| Задачи и задания |
(a) От кого, согласно странице, недалеко ушли в своих религиозных воззрениях «наши доморощенные ученые вольнодумцы»?
(b) Пожалуйста, перепечатайте со страницы отрывок от слов «Веруют они и» до слов «все Ему давал.» включительно.

| Страница |
################
Веруют они и Господу Иисусу, и Пречистой, признавая в них хороших, добрых людей, но с меньшей силой, чем Божьему угоднику. В этом отношении наши доморощенные ученые вольнодумцы не так далеко ушли в своих религиозных воззрениях от полудиких кочевников. И подумаешь, сколько ума и усилий было потрачено ими, чтобы дойти в жизни своего, по Святому Крещению христианского все-таки духа, до киргизских понятий! Стоило того! О, жалкие в своем безумии мудрецы мира!..
– Иисус Криста? – говорил мне один киргиз, когда я спросил его, знает ли он Спасителя. – Иисус Криста? О, как не знайт! Мой знайт: хороший Человек – много бедным помогает: кого рука болит, рука давал; кого нога болит, нога давал. Все давал. Его Бог любил – Он что Его ни просил, все Ему давал.
– Откуда ж ты Его знаешь? – допытывался я у киргиза.
– Экой твой какой! Ты, бачка, только делай добро, а то и твой будет знайт Криста. Наш часто с русским говорит: ну, вот твой говорит; мой говорит, а вот они слушайт. Так и узнал… Пропал раз моя кайдал баран. Мой день ездил степь искайт, другой – нет мой кайдал. Плачет моя. Вот едит мой верхом степь одна и думайт: пропал мой кайдал – моя бога серчал, мина не слыхал, – так я зову Криста. Да, боялся мой, ну-ка моя бога узнает. Ну, думал мой, долго думал; остановил лошадка, стал коленки и резко сказал: Иисус Криста! Найди мой кайдал баран, я Тебе ширной мой даст баран на жертва, самый ширной.
################
| Предоставленные материалы |
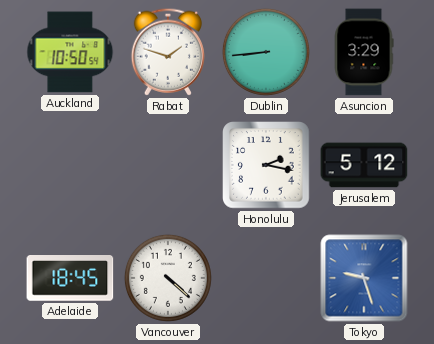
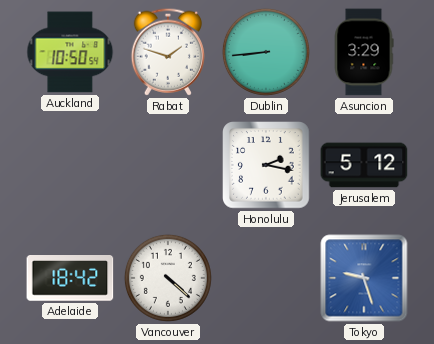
Adelaide: 18:45 -> 18:42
################
| Решения ниже |
(a) От полудиких кочевников.

(b)
Веруют они и Господу Иисусу, и Пречистой, признавая в них хороших, добрых людей, но с меньшей силой, чем Божьему угоднику. В этом отношении наши доморощенные ученые вольнодумцы не так далеко ушли в своих религиозных воззрениях от полудиких кочевников. И подумаешь, сколько ума и усилий было потрачено ими, чтобы дойти в жизни своего, по Святому Крещению христианского все-таки духа, до киргизских понятий! Стоило того! О, жалкие в своем безумии мудрецы мира!..
– Иисус Криста? – говорил мне один киргиз, когда я спросил его, знает ли он Спасителя. – Иисус Криста? О, как не знайт! Мой знайт: хороший Человек – много бедным помогает: кого рука болит, рука давал; кого нога болит, нога давал. Все давал. Его Бог любил – Он что Его ни просил, все Ему давал.